Interpolation

Interpolation is a procedure for computing the values of a function at unsampled locations using the known values at sampled points. When using GIS, spatial distributions of physical and socioeconomic phenomena can often be approximated by continuous, singlevalued functions that depend on location in space. Typical examples are heights, temperature, precipitation, soil properties, or population densities. Data that characterize these phenomena are usually measured at points or along lines (profiles, contours), often irregularly distributed in space and time. On the other hand, visualization, analysis, and modeling of this type of fields within GIS are often based on a raster representation. Interpolation is therefore needed to support transformations between different discrete representations of spatial and spatiotemporal fields, typically to transform irregular point or line data to raster representation (see Figure 1) or to resample between different raster resolutions. In general, interpolation from points to raster is applied to data representing continuous fields. Different approaches are used for transformation of data that represent geometric objects (points, lines, polygons) using discrete categories.
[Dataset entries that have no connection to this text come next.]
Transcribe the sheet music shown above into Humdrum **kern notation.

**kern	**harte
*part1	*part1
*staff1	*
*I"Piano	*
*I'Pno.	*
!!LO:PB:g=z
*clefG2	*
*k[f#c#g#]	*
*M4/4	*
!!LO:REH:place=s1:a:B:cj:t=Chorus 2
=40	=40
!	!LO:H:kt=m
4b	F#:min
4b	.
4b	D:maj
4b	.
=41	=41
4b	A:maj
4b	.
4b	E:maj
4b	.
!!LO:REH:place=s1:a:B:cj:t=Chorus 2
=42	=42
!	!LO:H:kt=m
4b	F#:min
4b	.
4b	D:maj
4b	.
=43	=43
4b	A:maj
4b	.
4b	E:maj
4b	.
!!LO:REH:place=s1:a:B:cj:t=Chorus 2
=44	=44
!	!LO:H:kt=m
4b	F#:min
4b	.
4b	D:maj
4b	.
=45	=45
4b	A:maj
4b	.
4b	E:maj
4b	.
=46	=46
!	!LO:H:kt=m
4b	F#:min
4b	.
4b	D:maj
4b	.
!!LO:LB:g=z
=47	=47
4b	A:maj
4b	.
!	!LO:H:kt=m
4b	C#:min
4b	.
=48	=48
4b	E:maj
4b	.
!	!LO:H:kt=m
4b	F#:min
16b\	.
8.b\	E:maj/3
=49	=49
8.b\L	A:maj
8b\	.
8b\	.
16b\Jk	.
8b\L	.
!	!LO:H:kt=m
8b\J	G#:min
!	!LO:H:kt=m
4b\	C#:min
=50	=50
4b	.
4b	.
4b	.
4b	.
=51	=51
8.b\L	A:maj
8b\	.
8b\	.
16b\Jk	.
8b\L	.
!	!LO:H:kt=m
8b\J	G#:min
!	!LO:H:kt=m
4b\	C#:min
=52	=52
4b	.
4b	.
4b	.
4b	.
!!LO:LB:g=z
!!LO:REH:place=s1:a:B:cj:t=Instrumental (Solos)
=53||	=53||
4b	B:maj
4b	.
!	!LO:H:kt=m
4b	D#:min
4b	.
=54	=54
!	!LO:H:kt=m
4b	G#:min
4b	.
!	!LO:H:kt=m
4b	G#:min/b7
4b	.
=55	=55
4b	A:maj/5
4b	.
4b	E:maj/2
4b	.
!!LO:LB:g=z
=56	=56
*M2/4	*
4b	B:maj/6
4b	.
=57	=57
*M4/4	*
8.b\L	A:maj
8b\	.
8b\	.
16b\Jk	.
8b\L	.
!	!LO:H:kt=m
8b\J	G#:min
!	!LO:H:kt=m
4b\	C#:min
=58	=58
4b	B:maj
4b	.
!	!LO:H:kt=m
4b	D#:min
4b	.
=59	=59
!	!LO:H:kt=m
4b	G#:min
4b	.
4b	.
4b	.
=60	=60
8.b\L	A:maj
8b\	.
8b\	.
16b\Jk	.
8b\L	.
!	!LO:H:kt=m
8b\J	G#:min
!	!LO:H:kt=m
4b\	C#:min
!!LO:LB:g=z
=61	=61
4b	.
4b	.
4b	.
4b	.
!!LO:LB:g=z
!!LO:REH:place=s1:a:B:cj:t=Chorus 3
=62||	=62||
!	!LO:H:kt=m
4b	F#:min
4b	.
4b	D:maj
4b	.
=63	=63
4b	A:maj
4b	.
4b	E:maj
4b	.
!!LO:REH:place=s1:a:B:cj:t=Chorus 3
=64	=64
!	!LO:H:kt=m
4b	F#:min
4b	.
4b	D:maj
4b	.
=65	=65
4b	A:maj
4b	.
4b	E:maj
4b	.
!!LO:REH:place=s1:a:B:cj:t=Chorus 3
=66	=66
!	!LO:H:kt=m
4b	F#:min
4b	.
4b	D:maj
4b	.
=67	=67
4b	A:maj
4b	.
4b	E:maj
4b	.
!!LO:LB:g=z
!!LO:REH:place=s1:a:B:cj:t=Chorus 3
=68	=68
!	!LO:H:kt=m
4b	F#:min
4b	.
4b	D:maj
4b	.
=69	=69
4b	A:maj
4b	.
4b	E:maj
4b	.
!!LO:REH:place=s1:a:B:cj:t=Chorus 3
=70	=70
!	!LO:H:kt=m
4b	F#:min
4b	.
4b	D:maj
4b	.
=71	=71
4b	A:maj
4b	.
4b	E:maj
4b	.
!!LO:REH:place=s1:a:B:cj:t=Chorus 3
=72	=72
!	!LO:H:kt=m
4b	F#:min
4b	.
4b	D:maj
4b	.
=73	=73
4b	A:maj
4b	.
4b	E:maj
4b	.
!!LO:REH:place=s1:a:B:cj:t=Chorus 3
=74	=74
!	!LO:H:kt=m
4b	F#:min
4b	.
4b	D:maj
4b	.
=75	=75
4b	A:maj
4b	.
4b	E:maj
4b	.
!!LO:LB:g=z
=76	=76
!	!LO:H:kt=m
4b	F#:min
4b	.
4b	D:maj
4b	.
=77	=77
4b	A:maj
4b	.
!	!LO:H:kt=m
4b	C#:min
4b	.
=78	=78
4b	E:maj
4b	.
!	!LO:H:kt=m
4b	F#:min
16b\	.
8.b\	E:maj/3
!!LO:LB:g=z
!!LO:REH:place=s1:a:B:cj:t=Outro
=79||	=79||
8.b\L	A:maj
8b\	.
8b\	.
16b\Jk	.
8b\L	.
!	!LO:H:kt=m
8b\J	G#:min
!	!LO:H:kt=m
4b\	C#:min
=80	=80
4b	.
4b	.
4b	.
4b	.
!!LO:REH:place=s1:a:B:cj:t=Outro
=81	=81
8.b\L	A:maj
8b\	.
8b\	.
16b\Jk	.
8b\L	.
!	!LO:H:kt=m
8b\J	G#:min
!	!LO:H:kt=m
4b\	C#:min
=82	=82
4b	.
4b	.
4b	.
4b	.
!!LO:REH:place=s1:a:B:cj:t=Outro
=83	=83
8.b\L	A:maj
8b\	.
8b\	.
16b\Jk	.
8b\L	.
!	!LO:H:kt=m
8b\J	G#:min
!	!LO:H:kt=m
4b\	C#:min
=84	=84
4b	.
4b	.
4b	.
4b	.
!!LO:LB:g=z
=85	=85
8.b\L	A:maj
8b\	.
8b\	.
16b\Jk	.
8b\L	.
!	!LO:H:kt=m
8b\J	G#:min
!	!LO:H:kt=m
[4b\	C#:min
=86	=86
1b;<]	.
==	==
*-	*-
The interpolation problem can be defined formally as follows. Given the n values of a studied attribute measured at discrete points within a region of a d-dimensional space, find a d-variate function that passes through the given points but that extends into the “empty” unsampled locations between the points and so yields an estimate of the attribute value in these locations. An infinite number of functions fulfills this requirement, so additional conditions have to be imposed to construct an interpolation function. These conditions can be based on geostatistical concepts (as in kriging), locality (nearest-neighbor and finiteelement methods), smoothness and tension (splines), or ad hoc functional forms (polynomials, multiquadrics). The choice of additional conditions depends on the type of modeled phenomenon and the application. If the point sample data are noisy as a result of measurement error, the interpolation condition is relaxed and the function is required only to pass close [Page 238]to the data points, leading to approximation rather than interpolation. Approximation by lower-order polynomials is known in the literature as a trend surface.

Figure 1 Interpolation is used to compute the unknown values at the centers of the grid cells using the values measured at the scattered points (shown as circles)

Interpolation in GIS applications poses several challenges. First, the modeled fields are usually complex; the data are spatially heterogeneous; and significant noise or discontinuities can be present. Second, data sets can be very large (thousands to millions of points), originating from various sources, and have different accuracies. Interpolation methods suitable for GIS applications should therefore satisfy several important requirements relating to accuracy and predictive power, robustness and flexibility in describing various types of phenomena, smoothness for noisy data, applicability to large data sets, computational efficiency, and ease of use.